全 情 報

ID番号 07764
事件名 遺族補償給付等不支給処分取消請求事件
いわゆる事件名 中央労基署長(電通)事件
争点
事案概要  大手広告代理店電通の従業員で米国子会社に出向し、クリエイテイブ・営業業務を担当後、スペシャルプロジェクト部門に異動したA(当時四八歳)が東京出張中に宿泊先のホテルでくも膜下出血により死亡したため、Aの妻Xが中央労基署長Yに対し、Aの死亡を業務上の事由によるものとして労災保険法に基づき遺族補償給付及び葬祭料の支給申請したが、Yより不支給処分を受けたため、右処分の取消しを請求したケースで、Aの就業状況の詳細は不明な部分が少なくないものの、就労時間は従前から所定労働時間を大きく超え、スペシャルプロジェクト部門に異動後はさらにこの傾向は強まっていたこと、またプロジェクトの成果次第では右部門の閉鎖のおそれがあったことからAは思い詰めた気持ちであったこと等からすれば、本件発症前にAが従事していた業務は、くも膜下出血の基礎疾患である解離性動脈瘤又は紡錘状動脈瘤を自然的経過を超えて増悪させるに足りる程度の過重負荷になったものと認めることができ、またAは高血圧症を有していたがその程度・内容は明らかでないからAの飲酒が高血圧症の促進を通じて本件発症にどの程度寄与したのかの判定は困難であり、仮に飲酒が本件発症にある程度寄与したとしても、営業活動に従事するに当たって飲酒機会が多くなったことから、これを業務に内在する危険と無関係のものと言い切れないなどとして、Aの業務と本件発症との間には相当因果関係があり、本件発症に業務起因性が認められるとして、請求が認容された事例。
参照法条 労働者災害補償保険法7条1項1号
労働者災害補償保険法12条の8第4号
労働基準法施行規則別表1の2第9号
体系項目 労災補償・労災保険 / 業務上・外認定 / 脳・心疾患等
労災補償・労災保険 / 業務上・外認定 / 業務起因性
裁判年月日 2001年5月30日
裁判所名 東京地
裁判形式 判決
事件番号 平成7年 (行ウ) 293 
裁判結果 認容(確定)
出典 労働判例813号42頁
審級関係
評釈論文 望月浩一郎・労働法律旬報1511号17~27頁2001年9月10日
判決理由 〔労災補償・労災保険-業務上・外認定-業務起因性〕
〔労災補償・労災保険-業務上・外認定-脳・心疾患等〕
 労災保険法に基づく保険給付は、労働者の「業務上」の死亡について行われるが(同法7条1項1号)、労働者が業務上死亡したといえるためには、業務と死亡との間に相当因果関係があることが必要である(最高裁第2小法廷昭和51年11月12日判決・判例時報837号34頁参照)。
 前記4(1)の判示内容に照らすと、くも膜下出血は、基礎疾患である動脈瘤ないし血管病変が存在し、これが種々の危険因子の集積によって増悪し、発症に至るものであるが、ある業務に従事していた者の、業務とくも膜下出血の発症との間における相当因果関係を肯定するためには、当該業務が、基礎疾患である動脈瘤ないし血管病変を自然経過を超えて増悪させるに足りる程度の過重負荷になっていたものであることを要し、かつそれで足りるものと解するのが相当である。

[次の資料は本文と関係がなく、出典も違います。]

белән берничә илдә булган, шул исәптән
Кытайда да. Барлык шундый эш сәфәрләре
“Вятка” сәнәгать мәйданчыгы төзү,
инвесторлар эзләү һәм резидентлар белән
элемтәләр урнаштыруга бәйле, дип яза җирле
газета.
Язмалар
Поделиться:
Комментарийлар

なぜなら、このような場合には、当該業務に内在する危険が現実化することによってくも膜下出血が発症したものと評価することができるからである。〔中略〕
 以上のようなAの就労状況、東京出張の経過等の事実関係に、くも膜下出血の発生機序等に関する前記認定の事実関係を併せ考えると、Aが本件発症前に従事していた業務は、くも膜下出血の基礎疾患である解離性動脈瘤又は紡錘状動脈瘤を自然経過を超えて増悪させるに足りる程度の過重負荷になったものと認めることができる。〔中略〕
〔労災補償・労災保険-業務上・外認定-脳・心疾患等〕
 被告は、本件発症は、基礎疾患である私病の血管病変等に対して、業務外の長期間にわたる飲酒や喫煙等が悪影響を及ぼしたことによるものと見るのが合理的である旨主張する。

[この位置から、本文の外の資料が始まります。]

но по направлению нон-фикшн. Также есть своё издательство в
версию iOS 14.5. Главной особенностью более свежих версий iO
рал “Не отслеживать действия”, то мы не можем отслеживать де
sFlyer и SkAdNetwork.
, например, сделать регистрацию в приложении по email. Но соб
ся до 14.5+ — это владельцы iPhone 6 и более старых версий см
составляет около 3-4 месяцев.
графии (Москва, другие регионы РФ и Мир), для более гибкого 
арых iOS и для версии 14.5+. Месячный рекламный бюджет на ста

 そこで、被告の主張について考えると、高血圧は、脳出血疾患では決定的な危険因子とされているところ、飲酒は、長期間大量にアルコールを摂取し続けると、高血圧を促進させるとされていること、喫煙は、喫煙者におけるくも膜下出血の発症率が非喫煙者よりも高いという疫学的調査の結果に基づく報告があることから、くも膜下出血の危険因子とされていることは、前記認定のとおりである。

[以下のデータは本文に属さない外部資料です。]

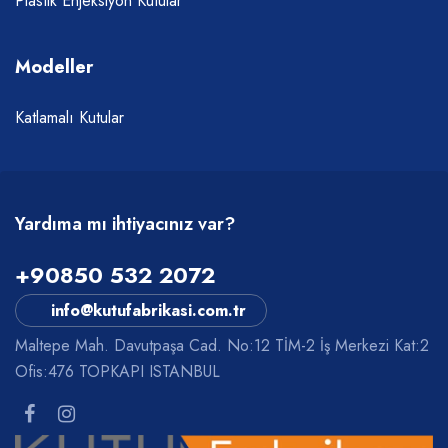
Plastik Enjeksiyon Kutular
Modeller
Katlamalı Kutular
Yardıma mı ihtiyacınız var?
+90850 532 2072
info@kutufabrikasi.com.tr
Maltepe Mah. Davutpaşa Cad. No:12 TİM-2 İş Merkezi Kat:2
Ofis:476 TOPKAPI ISTANBUL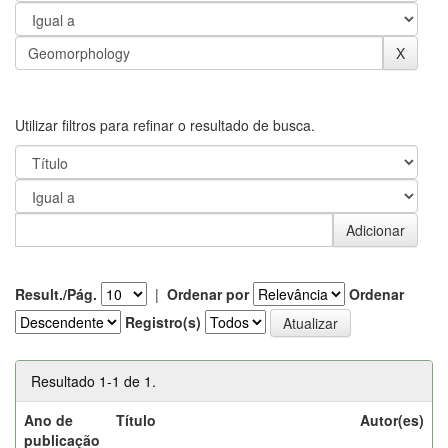
Utilizar filtros para refinar o resultado de busca.
Result./Pág.
|
Ordenar por
Ordenar
Registro(s)
Resultado 1-1 de 1.
Ano de
Título
Autor(es)
publicação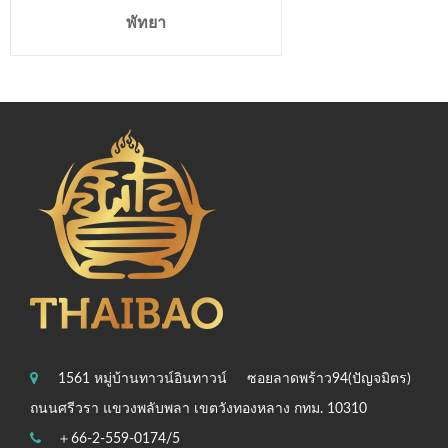
พัทยา
1561 หมู่บ้านทาวน์อินทาวน์
ซอยลาดพร้าว94(ปัญจมิตร)
ถนนศรีวรา แขวงพลับพลา เขตวังทองหลาง กทม. 10310
＋66-2-559-0174/5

 しかし、本件発症時のAには高血圧が存在していたことは事実であるものの、その程度・内容は明らかではないのであるから、Aの飲酒が高血圧の促進を通じて本件発症にどの程度寄与したのかを判定することは困難といわざるを得ない。加えて、Aは、営業活動に従事するに当たっては飲酒を伴う会食をすることが有益であったため、飲酒する機会が多くなることになったというのであるから、仮に、飲酒が本件発症にある程度は寄与したものとしても、これを、業務に内在する危険と無関係のものとは、必ずしもいい切れないものがある。また、Aの喫煙がくも膜下出血の危険因子とされていることは上記のとおりであるが、それが、本件発症にどの程度寄与したのかを判定することもまた、前記認定の疫学的調査の結果だけでは、いまだ困難といわざるを得ない。
 (3) 以上によれば、Aの業務と本件発症との間には相当因果関係があるものということができる。
 したがって、本件発症には業務起因性が認められるから、本件処分は違法なものとして、取消しを免れない。